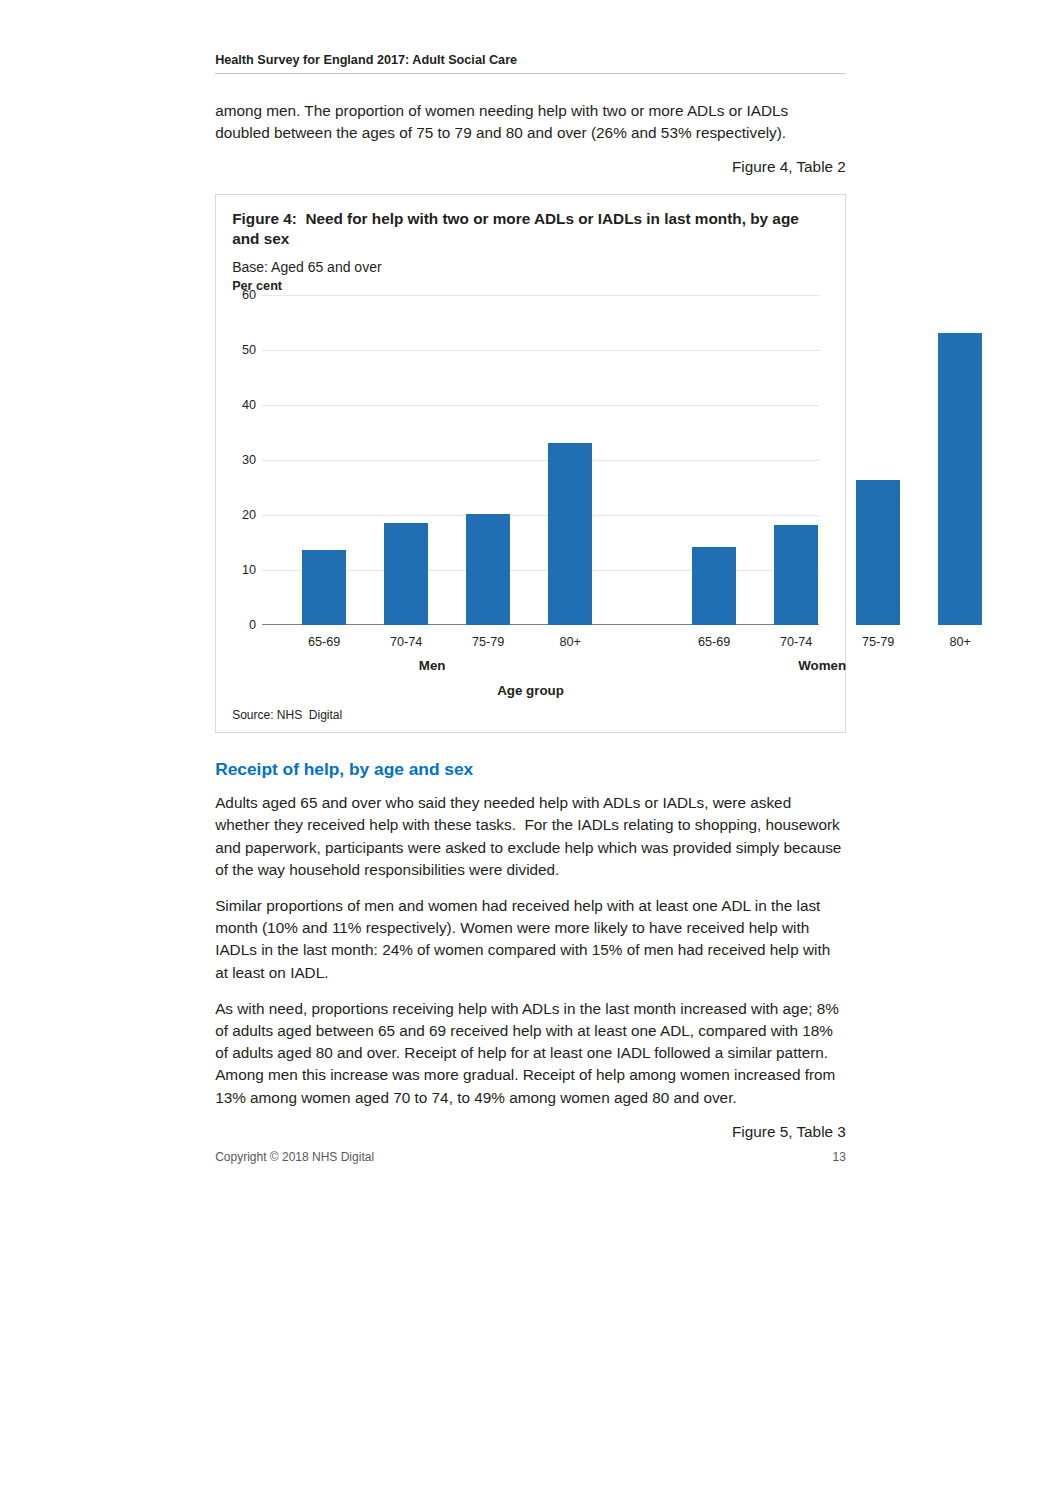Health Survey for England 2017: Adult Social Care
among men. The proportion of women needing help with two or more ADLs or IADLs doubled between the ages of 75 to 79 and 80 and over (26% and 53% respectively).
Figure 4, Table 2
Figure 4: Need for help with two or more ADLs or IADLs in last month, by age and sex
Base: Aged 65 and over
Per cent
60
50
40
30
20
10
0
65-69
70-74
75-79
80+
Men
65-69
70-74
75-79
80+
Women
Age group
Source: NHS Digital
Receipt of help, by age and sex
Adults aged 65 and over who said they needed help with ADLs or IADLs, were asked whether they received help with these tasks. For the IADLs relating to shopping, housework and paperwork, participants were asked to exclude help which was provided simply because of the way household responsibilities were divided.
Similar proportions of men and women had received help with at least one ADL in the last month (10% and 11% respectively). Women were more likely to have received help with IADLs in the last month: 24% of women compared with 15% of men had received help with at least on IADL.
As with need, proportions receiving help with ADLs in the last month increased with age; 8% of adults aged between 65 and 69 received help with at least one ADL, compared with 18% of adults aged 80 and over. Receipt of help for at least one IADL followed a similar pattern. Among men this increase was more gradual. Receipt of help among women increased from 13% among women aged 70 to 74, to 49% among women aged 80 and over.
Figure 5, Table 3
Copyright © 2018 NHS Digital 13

==

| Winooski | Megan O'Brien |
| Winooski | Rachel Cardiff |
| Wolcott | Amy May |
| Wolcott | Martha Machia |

---

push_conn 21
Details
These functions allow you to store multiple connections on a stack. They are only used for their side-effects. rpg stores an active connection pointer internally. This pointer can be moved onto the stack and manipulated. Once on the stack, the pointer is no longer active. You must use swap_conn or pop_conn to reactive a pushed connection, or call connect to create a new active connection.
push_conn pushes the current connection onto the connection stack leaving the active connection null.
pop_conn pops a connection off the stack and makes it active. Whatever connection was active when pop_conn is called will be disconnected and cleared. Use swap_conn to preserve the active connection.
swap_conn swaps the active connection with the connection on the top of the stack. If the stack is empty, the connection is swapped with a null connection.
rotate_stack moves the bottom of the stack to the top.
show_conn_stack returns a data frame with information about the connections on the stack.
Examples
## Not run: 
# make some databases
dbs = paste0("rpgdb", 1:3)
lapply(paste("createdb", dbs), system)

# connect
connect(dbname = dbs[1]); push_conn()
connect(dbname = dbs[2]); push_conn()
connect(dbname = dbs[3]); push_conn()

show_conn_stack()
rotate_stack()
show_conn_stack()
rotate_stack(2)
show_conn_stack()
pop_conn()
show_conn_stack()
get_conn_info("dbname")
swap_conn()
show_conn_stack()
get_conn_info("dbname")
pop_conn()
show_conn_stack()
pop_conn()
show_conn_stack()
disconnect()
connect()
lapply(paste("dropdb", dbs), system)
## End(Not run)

• **Your task**
In the lines above, find the word "connections" and copy every line it occurs in.

• **Solved problem**
These functions allow you to store multiple connections on a stack. They are only used for their side-effects. rpg stores an active connection pointer internally. This pointer can be moved onto the stack and manipulated. Once on the stack, the pointer is no longer active. You must use swap_conn or pop_conn to reactive a pushed connection, or call connect to create a new active connection.
show_conn_stack returns a data frame with information about the connections on the stack.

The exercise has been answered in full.